(Dataset entries)
++++++

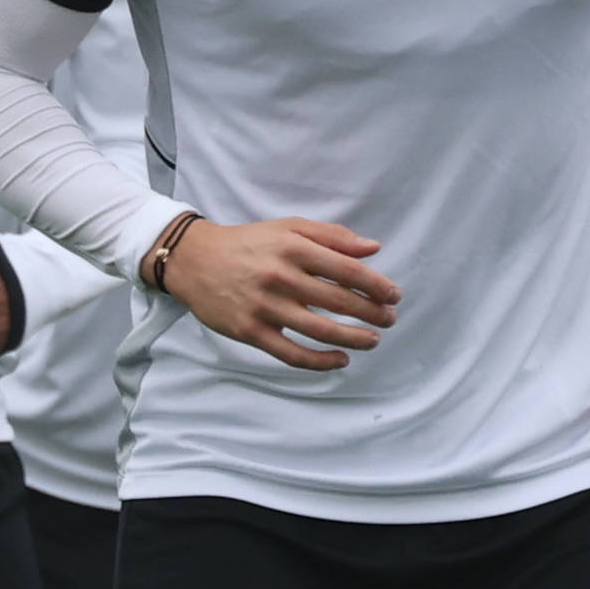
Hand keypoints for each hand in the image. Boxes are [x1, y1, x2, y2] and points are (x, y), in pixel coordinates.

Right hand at [161, 215, 398, 371]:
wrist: (195, 260)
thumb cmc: (248, 243)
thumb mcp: (288, 228)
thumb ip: (331, 236)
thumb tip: (373, 248)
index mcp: (293, 247)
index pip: (346, 270)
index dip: (376, 285)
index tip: (394, 295)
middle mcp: (280, 276)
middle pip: (338, 301)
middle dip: (372, 313)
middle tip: (390, 319)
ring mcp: (264, 306)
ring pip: (319, 330)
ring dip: (354, 338)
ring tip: (373, 340)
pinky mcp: (250, 331)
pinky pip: (292, 353)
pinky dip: (321, 360)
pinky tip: (340, 359)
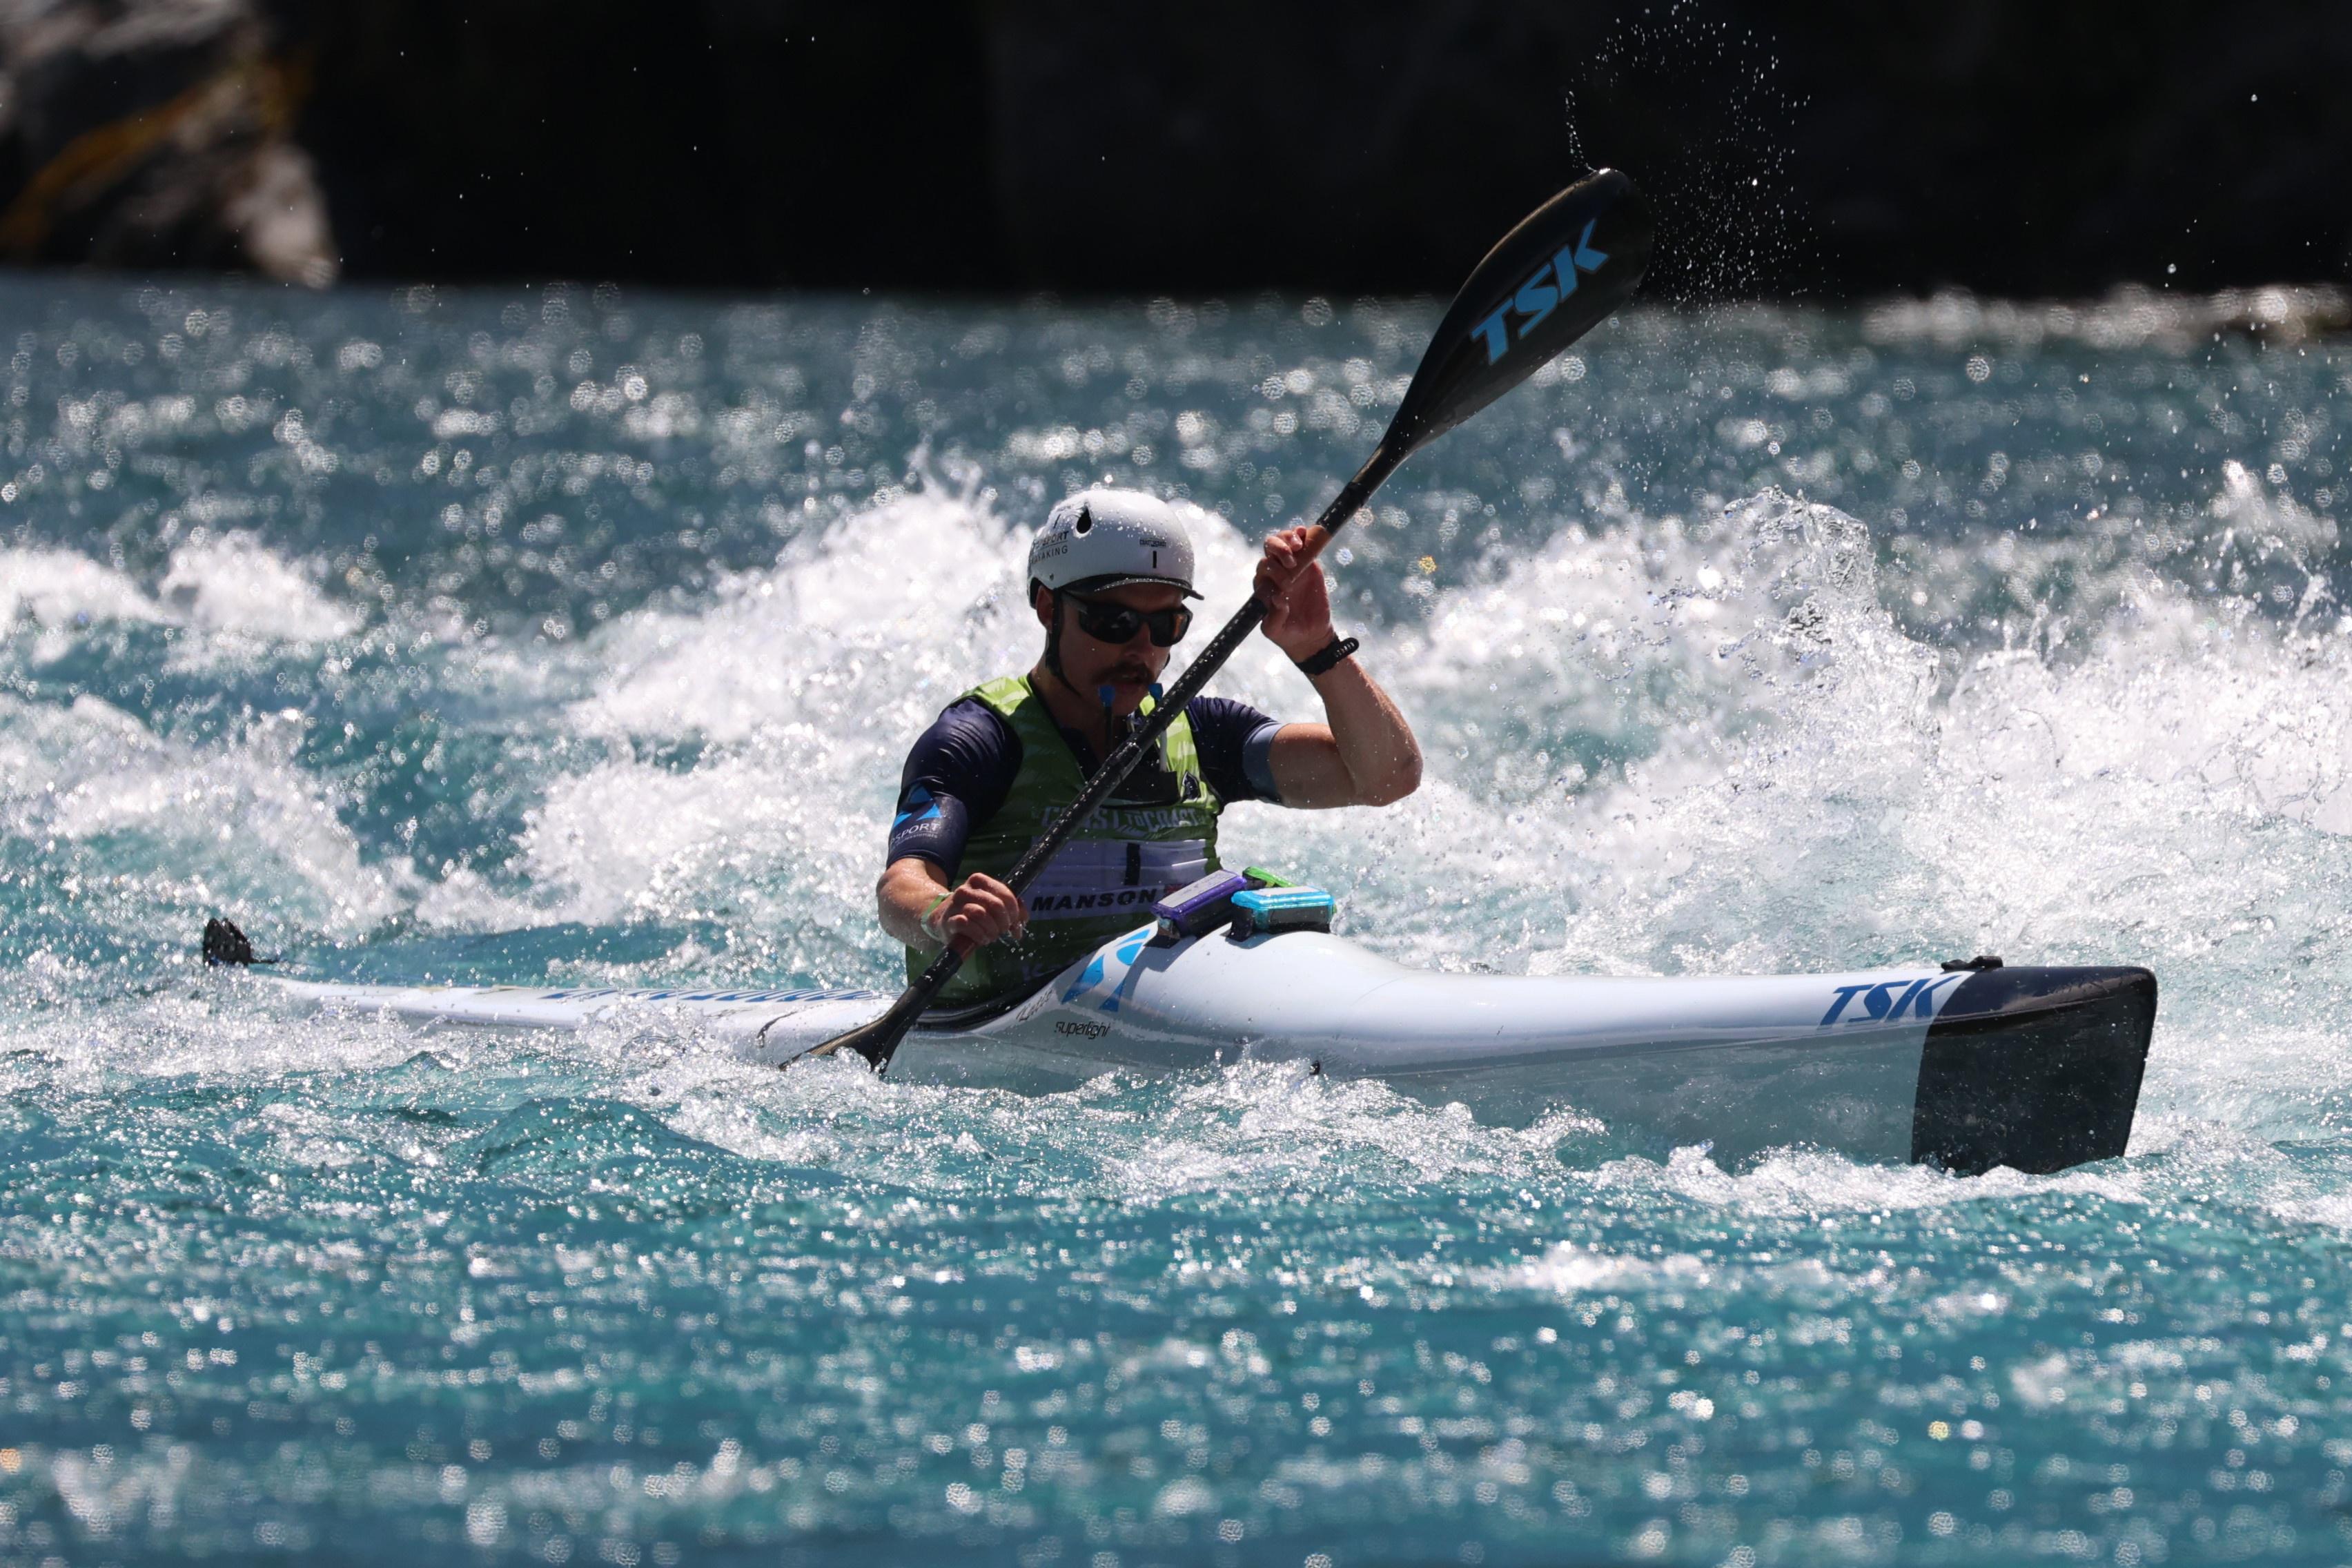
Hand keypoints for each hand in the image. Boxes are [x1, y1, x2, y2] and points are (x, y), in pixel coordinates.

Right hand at [927, 873, 1028, 951]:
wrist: (943, 920)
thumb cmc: (973, 912)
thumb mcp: (992, 905)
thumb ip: (1012, 908)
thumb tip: (1023, 920)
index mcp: (979, 881)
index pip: (1005, 894)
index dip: (1014, 911)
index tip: (1013, 922)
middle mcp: (966, 889)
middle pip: (995, 905)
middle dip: (1004, 922)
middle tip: (1002, 930)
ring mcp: (955, 904)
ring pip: (981, 914)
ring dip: (992, 930)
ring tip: (992, 936)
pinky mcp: (948, 920)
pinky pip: (967, 925)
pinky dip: (979, 935)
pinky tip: (982, 939)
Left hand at [1254, 525, 1336, 660]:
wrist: (1310, 634)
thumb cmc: (1288, 633)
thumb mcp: (1275, 631)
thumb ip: (1274, 618)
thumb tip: (1278, 598)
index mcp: (1264, 584)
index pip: (1263, 567)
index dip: (1273, 570)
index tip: (1288, 585)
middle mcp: (1275, 571)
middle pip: (1270, 548)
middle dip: (1279, 550)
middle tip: (1291, 563)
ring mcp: (1292, 565)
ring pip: (1283, 540)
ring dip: (1288, 539)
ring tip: (1298, 547)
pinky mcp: (1308, 563)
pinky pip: (1302, 543)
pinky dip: (1301, 534)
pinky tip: (1304, 533)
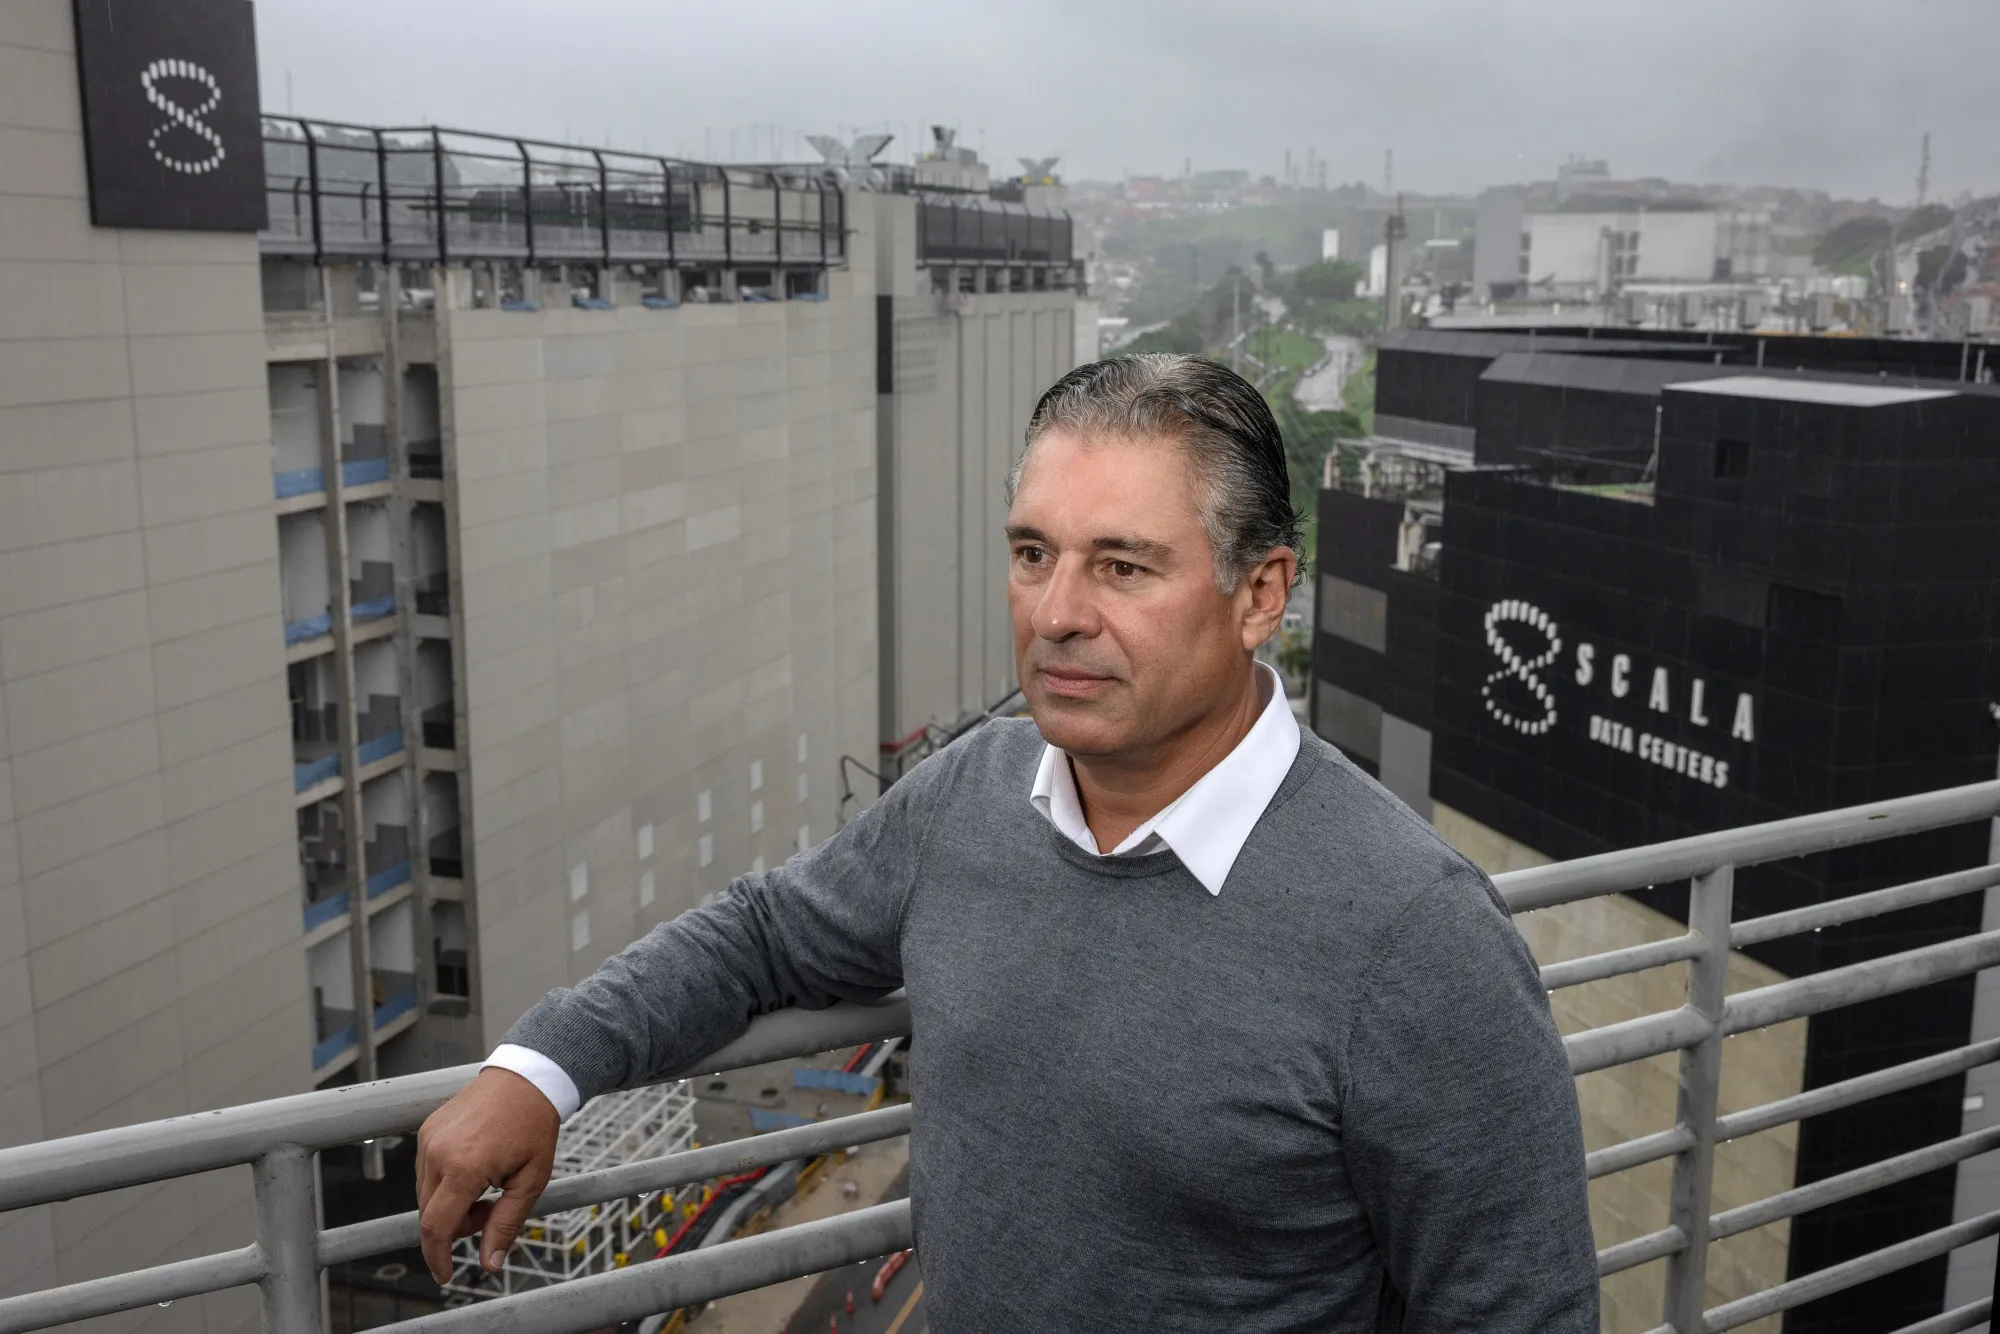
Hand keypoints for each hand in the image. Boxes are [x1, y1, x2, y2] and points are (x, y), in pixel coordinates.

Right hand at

++++++

> **Work to be completed**
Reproduce verbatim the lines above, from the line with "middle tip: (390, 319)" through the line with "pinky tip: (340, 359)".

> **Solution for this problem**
middle tip: (390, 319)
ring mcp: (264, 306)
ring pip: (319, 330)
ring dip: (354, 338)
ring tip: (373, 340)
pinky mcp: (250, 331)
pinky pip: (292, 353)
pinky dip: (321, 360)
pinky tip: (340, 359)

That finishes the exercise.